Would your definition of mirror, plus advanced option to nuke stuff fly?
1 Like
Just a thought from a non-programmer.
Would it be possible to display a dialog on the ‘mirror’ machine any time a user attempts to modify the contents of the folder, with a statement along the lines:
"Warning. This folder is under the control of Syncthing and is designated as a mirror folder. As such no changes are permitted by the user.
- added files will be deleted
- modified files will be over-written, and
- deleted files will be restored"
Obviously this would only help in the case of manually initiated changes though.
No, this is not possible
@calmh, I hear your concerns. I think it’s a bit unfair to compare plain stupid requests, like turning off security, with a feature that will nuke unwanted files automatically per the users request. Anyway, I don’t want to be (too) whiny… 

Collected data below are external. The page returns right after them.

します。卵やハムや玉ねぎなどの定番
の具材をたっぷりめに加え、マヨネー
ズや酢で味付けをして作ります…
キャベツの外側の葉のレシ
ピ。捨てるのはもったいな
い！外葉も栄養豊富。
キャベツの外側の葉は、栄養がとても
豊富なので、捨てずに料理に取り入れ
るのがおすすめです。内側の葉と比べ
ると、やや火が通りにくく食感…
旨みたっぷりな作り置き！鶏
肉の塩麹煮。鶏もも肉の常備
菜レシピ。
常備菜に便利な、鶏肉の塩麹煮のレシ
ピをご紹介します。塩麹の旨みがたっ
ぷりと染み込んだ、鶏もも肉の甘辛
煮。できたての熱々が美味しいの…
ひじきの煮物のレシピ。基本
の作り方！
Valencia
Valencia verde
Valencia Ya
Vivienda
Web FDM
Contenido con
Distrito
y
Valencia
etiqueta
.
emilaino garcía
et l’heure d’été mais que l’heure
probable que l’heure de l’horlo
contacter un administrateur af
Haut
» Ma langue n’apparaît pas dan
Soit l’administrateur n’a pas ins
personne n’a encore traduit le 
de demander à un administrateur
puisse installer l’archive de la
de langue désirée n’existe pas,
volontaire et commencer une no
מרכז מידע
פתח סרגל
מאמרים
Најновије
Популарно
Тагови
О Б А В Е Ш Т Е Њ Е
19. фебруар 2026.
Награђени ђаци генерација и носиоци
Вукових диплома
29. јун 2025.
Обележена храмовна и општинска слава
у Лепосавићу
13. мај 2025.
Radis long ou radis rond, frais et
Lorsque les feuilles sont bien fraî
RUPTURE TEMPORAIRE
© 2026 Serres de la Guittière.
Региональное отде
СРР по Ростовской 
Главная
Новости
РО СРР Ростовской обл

How about this as a compromise: We introduce a new folder type wofolder. Obviously we need to decide on an appropriate name (should we rename everything to Pull & Push, Pull Only, Push Only???). The wofolder type gets another (advanced?) boolean flag, which the user specifically has to enable: DeleteLocalChanges. This way we get the pull only feature, in addition to a delete feature that specifically has to be enabled. Versioning and sync conflicts will of course work also.
1 Like
For my initial need, you are correct. Unfortunately this is not the case for what we need a couple of months down the road. We’ll also have to start pushing files back to the corporate data center. (I’m intending to use a separate folder for that).
Since I didn’t hear anything back and had some time, I went ahead and implemented the changes we suggested. I did not touch the name of the folder type yet.
Here’s the latest diff.
@calmh & @AudriusButkevicius ,
Any feedback from you on the latest approach? Is this something that’s (more) acceptable? I don’t want to waste your time with pull requests, until we come to an agreement.
So I am all in on having the feature, but its @calmh’s playground so he makes the final call.
The PR looks more or less sane, I do have a few style comments etc, but there is no actual PR to comment on. Tests would be nice (potentially integration tests in the test folder), and moving this whole logic out of the model would be awesome too, but as far as i understand @calmh is fine to let that fly.
I think doing what you proposed, a write only-ish folder that is somewhat safe by default but can be set in psychotic mode by an advanced config, would be ok.
File the PR so we can talk about the code.
Another point though. Restoring a deleted file requires re-downloading it. This seems inefficient, so you starting thinking about having Syncthing locally cache files for the write only folder type, perhaps reuse from inside .stversions or have an .stcache or something.
At which point I wonder, why not just have Syncthing sync files to a locked down folder, which can never be changed externally, and have another program instantly apply changes from there to the real location. You gain a local cache, faster reaction time as the files are always available locally, and don’t need to modify syncthing.
The external program could be something neat that auto-nukes changes based on fsnotify subscriptions, or something primitive like while true ; do rsync -va --delete ... ; sleep 10 ; done since this is all local.
What do you want me to call the folder type in the UI? It’s still “Slave” in my code.
I’ll submit the PR as-is, so we have something to talk about.
I haven’t gotten a chance yet to look at how to test this and provide documentation updates. I’ll be travelling, so this part will have to wait a week or two before I get to it.
Cool. Not sure about the terminology, take a read through this: https://github.com/syncthing/syncthing/issues/2679
Perhaps now is the time to fix that.